▶ **Goal of the exercise**
Skip the pictures and write out, word for word, the lines below from the one with "table_cell [191, 518, 559, 1122]" through the one with "Page size: 1241x1754.", inclusive.

+--

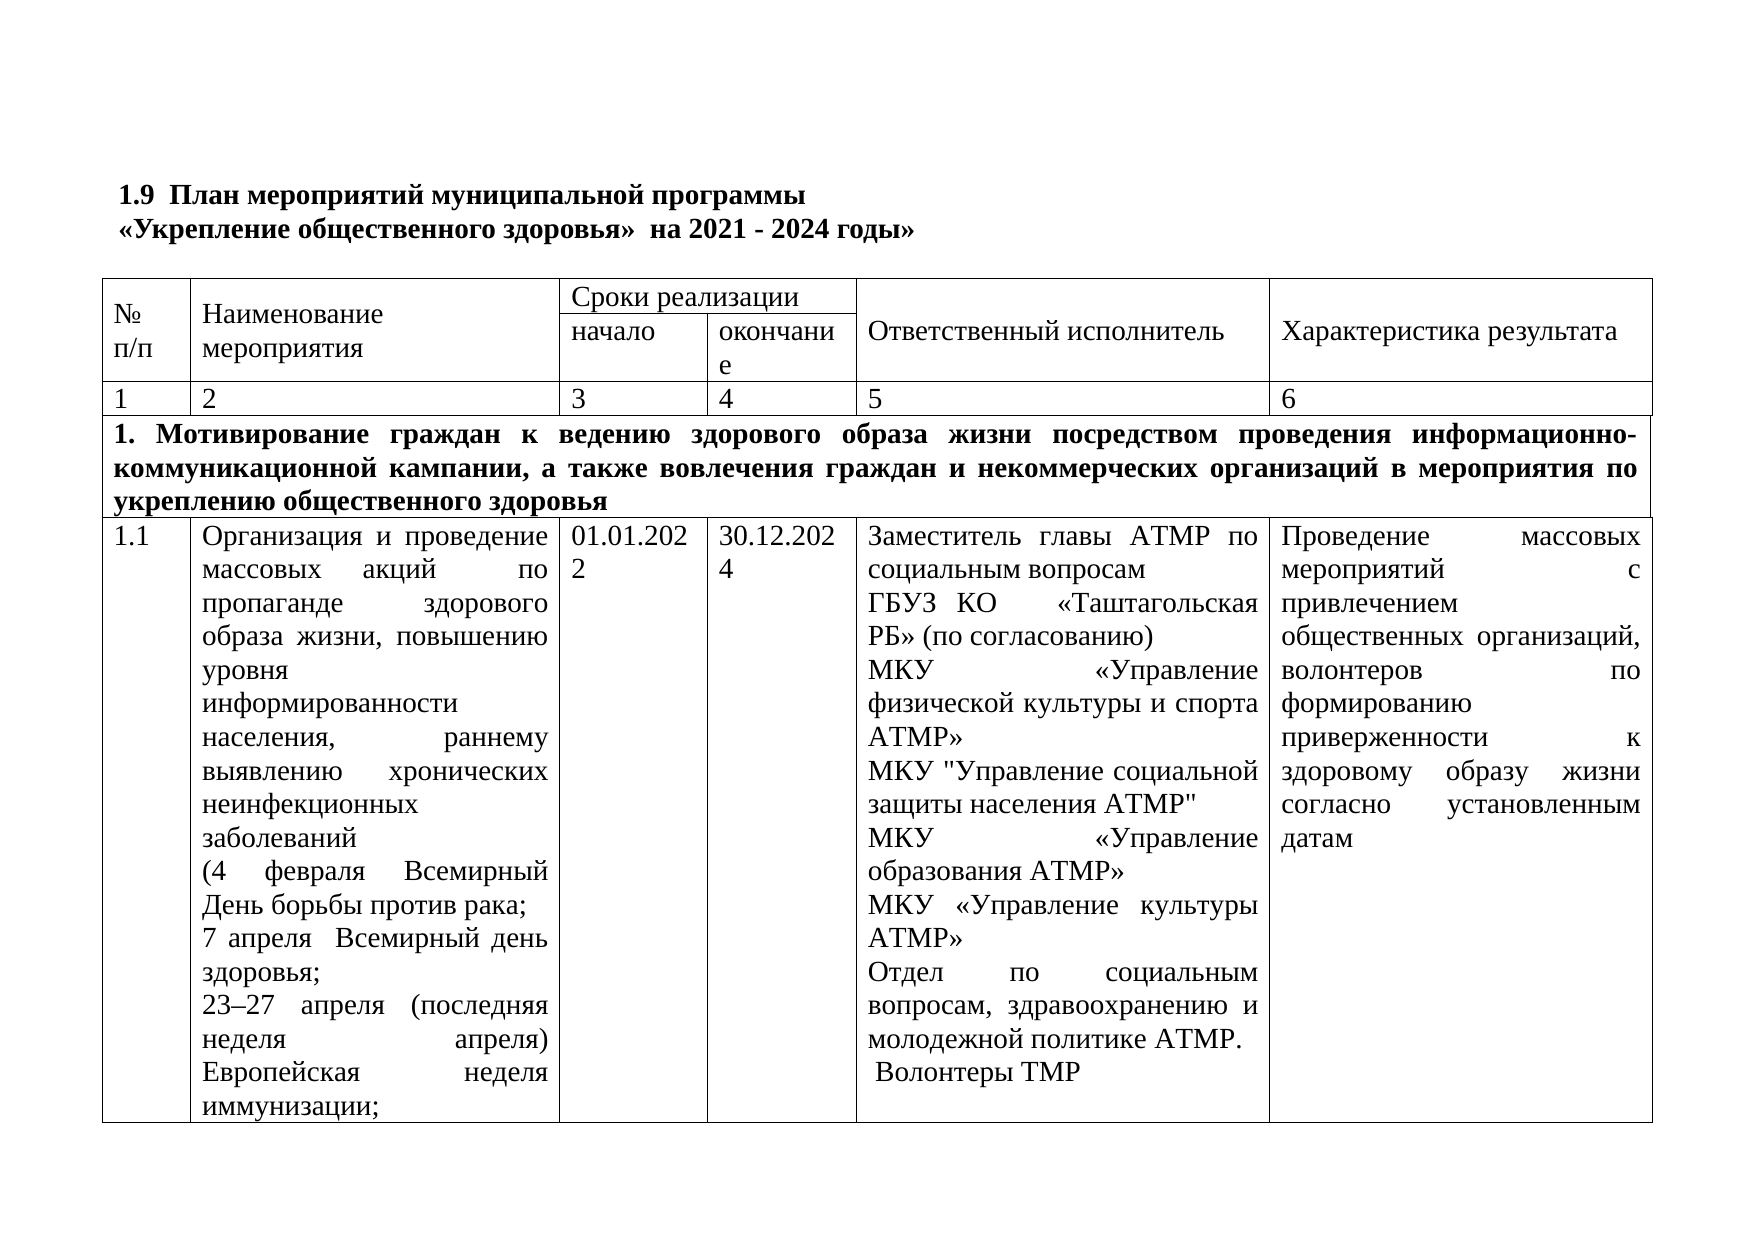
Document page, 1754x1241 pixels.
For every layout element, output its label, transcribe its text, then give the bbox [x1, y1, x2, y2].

table_cell 30.12.2024 [708, 518, 856, 1122]
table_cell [191, 518, 559, 1122]
table_cell начало [560, 314, 707, 381]
table_cell 5 [857, 382, 1269, 415]
list «Укрепление общественного здоровья» на 2021 - 2024 годы» [118, 211, 1636, 244]
table_cell 1.1 [103, 518, 190, 1122]
table_cell 4 [708, 382, 856, 415]
table_header № п/п [103, 279, 190, 381]
table_cell 3 [560, 382, 707, 415]
table_cell 2 [191, 382, 559, 415]
table_cell окончание [708, 314, 856, 381]
table_header Сроки реализации [560, 279, 856, 312]
table_cell 1 [103, 382, 190, 415]
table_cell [1270, 518, 1652, 1122]
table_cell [857, 518, 1269, 1122]
list 1.9 План мероприятий муниципальной программы [118, 177, 1636, 211]
table_header Характеристика результата [1270, 279, 1652, 381]
table_cell 1. Мотивирование граждан к ведению здорового образа жизни посредством проведения информационно-коммуникационной кампании, а также вовлечения граждан и некоммерческих организаций в мероприятия по укреплению общественного здоровья [103, 416, 1650, 517]
table_header Наименование мероприятия [191, 279, 559, 381]
table_cell 6 [1270, 382, 1652, 415]
table_cell 01.01.2022 [560, 518, 707, 1122]
table_header Ответственный исполнитель [857, 279, 1269, 381]
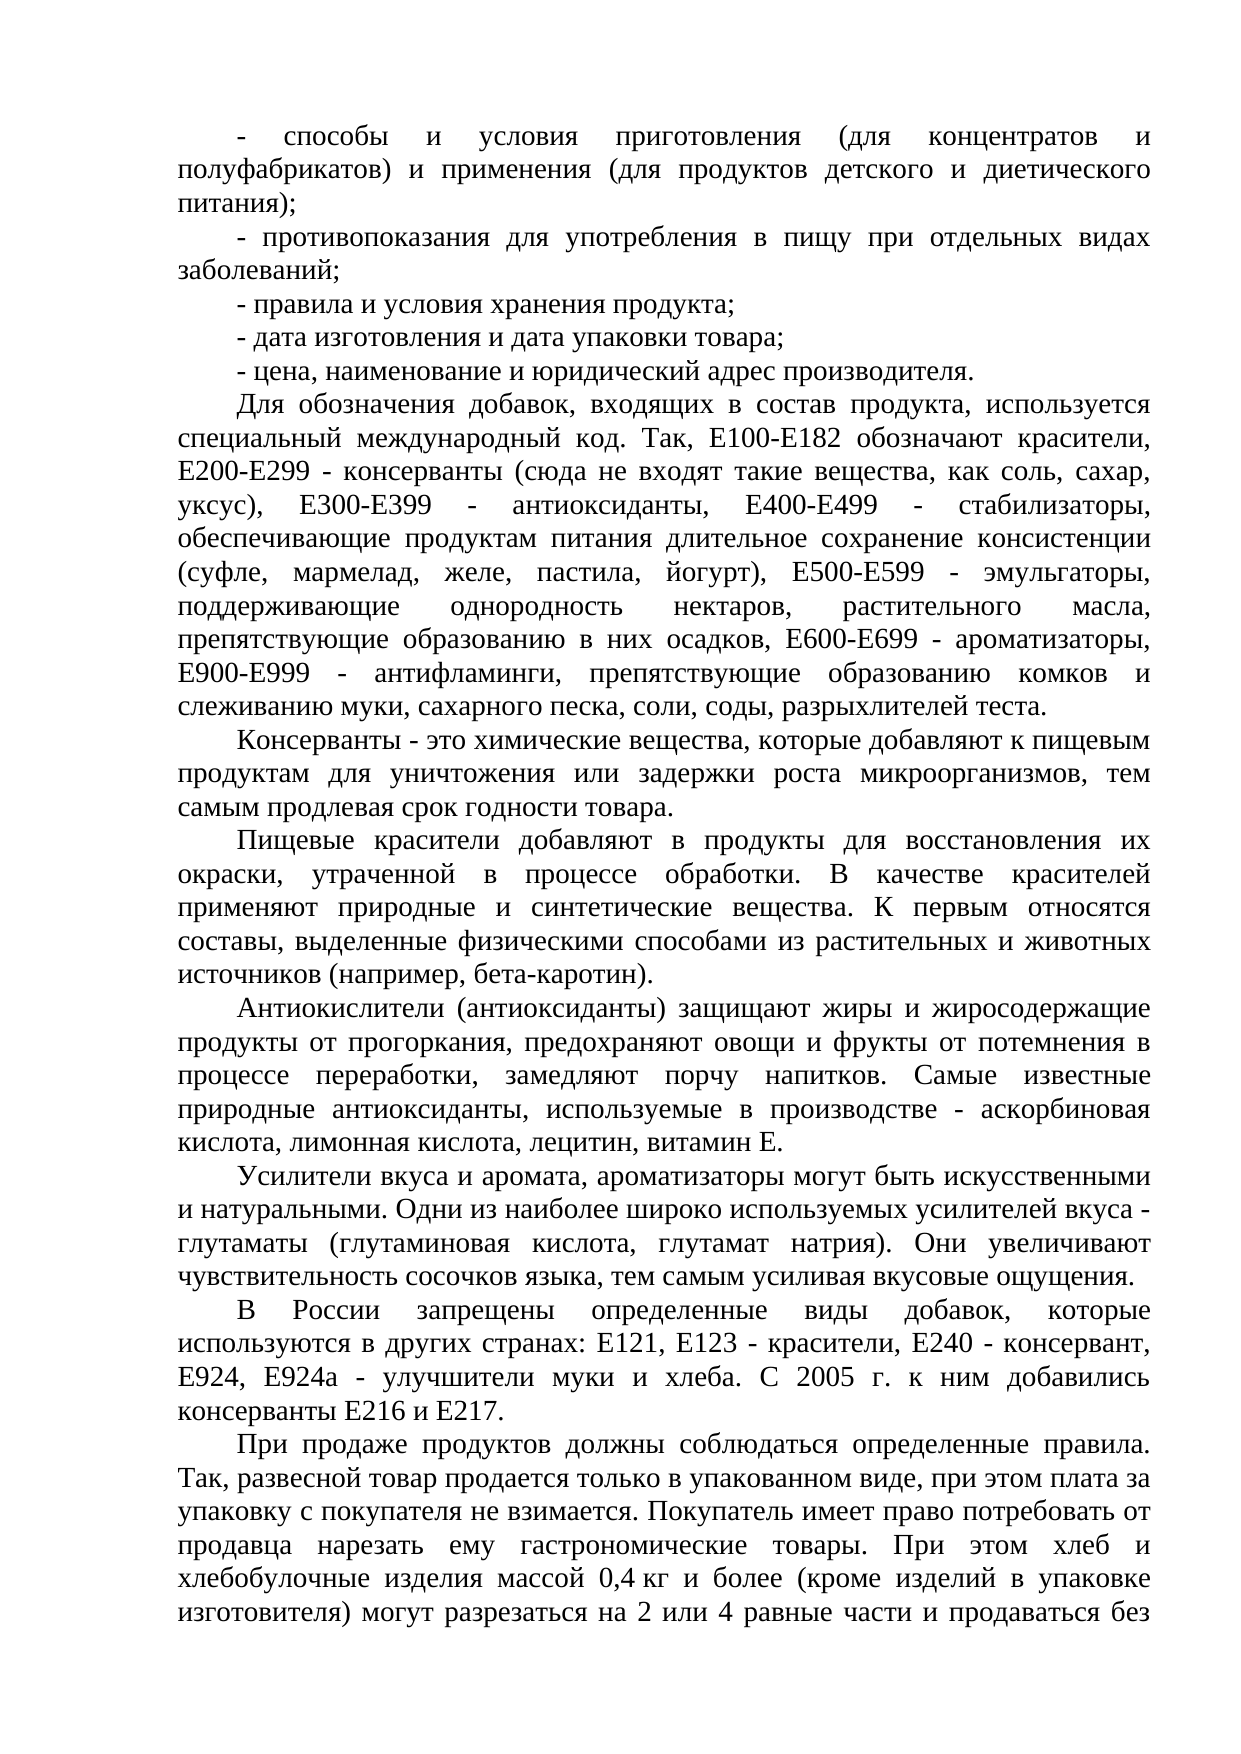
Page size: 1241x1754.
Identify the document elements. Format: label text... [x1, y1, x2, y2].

text В России запрещены определенные виды добавок, которые используются в других странах: Е121, Е123 - красители, Е240 - консервант, Е924, Е924а - улучшители муки и хлеба. С 2005 г. к ним добавились консерванты Е216 и Е217. [177, 1292, 1152, 1426]
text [177, 1426, 1152, 1627]
text - цена, наименование и юридический адрес производителя. [177, 353, 1152, 386]
text - правила и условия хранения продукта; [177, 286, 1152, 319]
text - противопоказания для употребления в пищу при отдельных видах заболеваний; [177, 219, 1152, 286]
text Усилители вкуса и аромата, ароматизаторы могут быть искусственными и натуральными. Одни из наиболее широко используемых усилителей вкуса - глутаматы (глутаминовая кислота, глутамат натрия). Они увеличивают чувствительность сосочков языка, тем самым усиливая вкусовые ощущения. [177, 1158, 1152, 1292]
text Для обозначения добавок, входящих в состав продукта, используется специальный международный код. Так, Е100-Е182 обозначают красители, Е200-Е299 - консерванты (сюда не входят такие вещества, как соль, сахар, уксус), Е300-Е399 - антиоксиданты, Е400-Е499 - стабилизаторы, обеспечивающие продуктам питания длительное сохранение консистенции (суфле, мармелад, желе, пастила, йогурт), Е500-Е599 - эмульгаторы, поддерживающие однородность нектаров, растительного масла, препятствующие образованию в них осадков, Е600-Е699 - ароматизаторы, Е900-Е999 - антифламинги, препятствующие образованию комков и слеживанию муки, сахарного песка, соли, соды, разрыхлителей теста. [177, 386, 1152, 722]
text - дата изготовления и дата упаковки товара; [177, 319, 1152, 353]
text Пищевые красители добавляют в продукты для восстановления их окраски, утраченной в процессе обработки. В качестве красителей применяют природные и синтетические вещества. К первым относятся составы, выделенные физическими способами из растительных и животных источников (например, бета-каротин). [177, 822, 1152, 990]
text - способы и условия приготовления (для концентратов и полуфабрикатов) и применения (для продуктов детского и диетического питания); [177, 118, 1152, 219]
text Антиокислители (антиоксиданты) защищают жиры и жиросодержащие продукты от прогоркания, предохраняют овощи и фрукты от потемнения в процессе переработки, замедляют порчу напитков. Самые известные природные антиоксиданты, используемые в производстве - аскорбиновая кислота, лимонная кислота, лецитин, витамин Е. [177, 990, 1152, 1158]
text Консерванты - это химические вещества, которые добавляют к пищевым продуктам для уничтожения или задержки роста микроорганизмов, тем самым продлевая срок годности товара. [177, 722, 1152, 822]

+--

▶ **Solution to this exercise**
table_cell [191, 518, 559, 1122]
table_cell начало [560, 314, 707, 381]
table_cell 5 [857, 382, 1269, 415]
list «Укрепление общественного здоровья» на 2021 - 2024 годы» [118, 211, 1636, 244]
table_cell 1.1 [103, 518, 190, 1122]
table_cell 4 [708, 382, 856, 415]
table_header № п/п [103, 279, 190, 381]
table_cell 3 [560, 382, 707, 415]
table_cell 2 [191, 382, 559, 415]
table_cell окончание [708, 314, 856, 381]
table_header Сроки реализации [560, 279, 856, 312]
table_cell 1 [103, 382, 190, 415]
table_cell [1270, 518, 1652, 1122]
table_cell [857, 518, 1269, 1122]
list 1.9 План мероприятий муниципальной программы [118, 177, 1636, 211]
table_header Характеристика результата [1270, 279, 1652, 381]
table_cell 1. Мотивирование граждан к ведению здорового образа жизни посредством проведения информационно-коммуникационной кампании, а также вовлечения граждан и некоммерческих организаций в мероприятия по укреплению общественного здоровья [103, 416, 1650, 517]
table_header Наименование мероприятия [191, 279, 559, 381]
table_cell 6 [1270, 382, 1652, 415]
table_cell 01.01.2022 [560, 518, 707, 1122]
table_header Ответственный исполнитель [857, 279, 1269, 381]
Page size: 1241x1754.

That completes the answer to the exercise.